Tall and lanky with thick tinted locks, Campbell has an easygoing demeanor and a gentle smile. He is uncharacteristically polite for a teenager, answering questions with "yes, ma'am" and "no, ma'am."
Since he dropped out, Campbell has held several part-time jobs, including ones at Ben's Chili Bowl and McDonald's. He recently got a call to interview at a restaurant at the Boulevard at the Capital Centre, but he didn't go.
"I didn't have no money to get up there," Campbell said.
His aunt's eyes flashed.
"Larue, did you open up your mouth and call them and tell them that?" Hicks asked, hands on her hips. "Did you try to get there? There is nothing wrong with your feet. If you really wanted that job, you would have gone after it. If you wanted to get to the go-go and you didn't have money, you would have figured out how to get there."
The teenager shrugged.
Campbell pines for a more comfortable life, one with more stability and less drama than the one he's lived.

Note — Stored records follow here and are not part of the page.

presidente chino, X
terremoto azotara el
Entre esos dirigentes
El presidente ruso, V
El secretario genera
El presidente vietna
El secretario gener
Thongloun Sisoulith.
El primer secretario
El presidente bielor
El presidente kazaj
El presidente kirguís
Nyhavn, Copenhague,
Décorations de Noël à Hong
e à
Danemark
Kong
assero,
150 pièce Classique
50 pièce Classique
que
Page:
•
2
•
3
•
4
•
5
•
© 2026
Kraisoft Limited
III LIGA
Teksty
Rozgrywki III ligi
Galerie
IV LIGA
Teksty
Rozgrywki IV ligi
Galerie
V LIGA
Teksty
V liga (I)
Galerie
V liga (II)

For several years, his home has been the split-level house near the District line that Hicks owns and shares with her family and his grandmother, who is legally blind and chronically ill. Campbell's brother, a student at Largo, lives nearby with other relatives. His mother and father, who live out of state, both dropped out of high school. His mother left him with his grandmother at an early age. His father has spent time in jail, he said.

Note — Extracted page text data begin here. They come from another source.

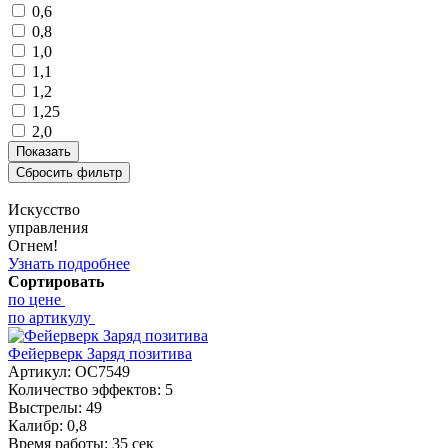
0,6
0,8
1,0
1,1
1,2
1,25
2,0
Искусство
управления
Огнем!
Узнать подробнее
Сортировать
по цене
по артикулу
Фейерверк Заряд позитива
Артикул:
ОС7549
Количество эффектов:
5
Выстрелы:
49
Калибр:
0,8
Время работы:
35 сек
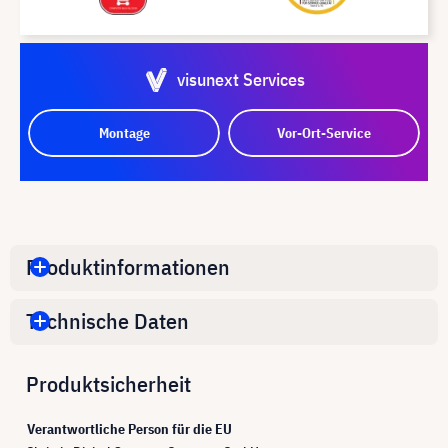
visunext Services
Montage
Vor-Ort-Service
Produktinformationen
Technische Daten
Produktsicherheit
Verantwortliche Person für die EU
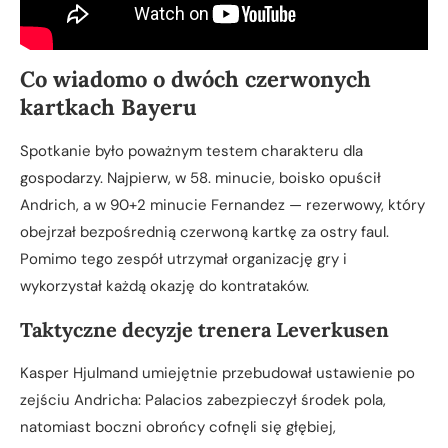
Co wiadomo o dwóch czerwonych
kartkach Bayeru
Spotkanie było poważnym testem charakteru dla
gospodarzy. Najpierw, w 58. minucie, boisko opuścił
Andrich, a w 90+2 minucie Fernandez — rezerwowy, który
obejrzał bezpośrednią czerwoną kartkę za ostry faul.
Pomimo tego zespół utrzymał organizację gry i
wykorzystał każdą okazję do kontrataków.
Taktyczne decyzje trenera Leverkusen
Kasper Hjulmand umiejętnie przebudował ustawienie po
zejściu Andricha: Palacios zabezpieczył środek pola,
natomiast boczni obrońcy cofnęli się głębiej,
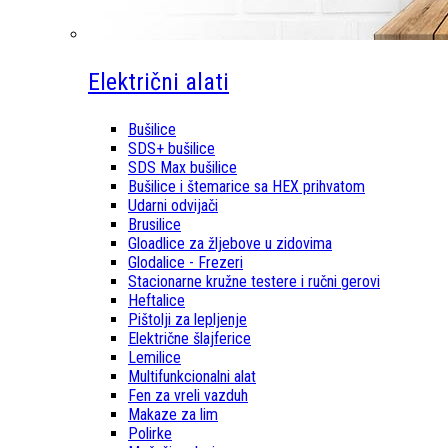
Električni alati
Bušilice
SDS+ bušilice
SDS Max bušilice
Bušilice i štemarice sa HEX prihvatom
Udarni odvijači
Brusilice
Gloadlice za žljebove u zidovima
Glodalice - Frezeri
Stacionarne kružne testere i ručni gerovi
Heftalice
Pištolji za lepljenje
Električne šlajferice
Lemilice
Multifunkcionalni alat
Fen za vreli vazduh
Makaze za lim
Polirke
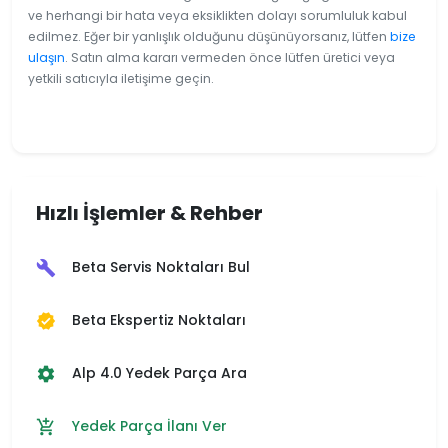
ve herhangi bir hata veya eksiklikten dolayı sorumluluk kabul
edilmez. Eğer bir yanlışlık olduğunu düşünüyorsanız, lütfen
bize
ulaşın
. Satın alma kararı vermeden önce lütfen üretici veya
yetkili satıcıyla iletişime geçin.
Hızlı İşlemler & Rehber
Beta Servis Noktaları Bul
build
Beta Ekspertiz Noktaları
verified
Alp 4.0 Yedek Parça Ara
settings
Yedek Parça İlanı Ver
add_shopping_cart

"When you have absent parents, there's no one who can really discipline the child . . .," Hicks said. "I took a risk and let him come here to live because I believe he can turn himself around."
Campbell points to his sophomore year at Washington Mathematics Science Technology Public Charter High School in Northeast Washington as the beginning of his school troubles. After a successful ninth-grade year, he began skipping to hang out with older friends about the time he and his grandmother moved to Prince George's County from the District.
"When I started hooking, my grandmother got mad," he said. "She went up to my school and told them, 'He don't want to be here. He lives in Maryland, anyway.' They put me out."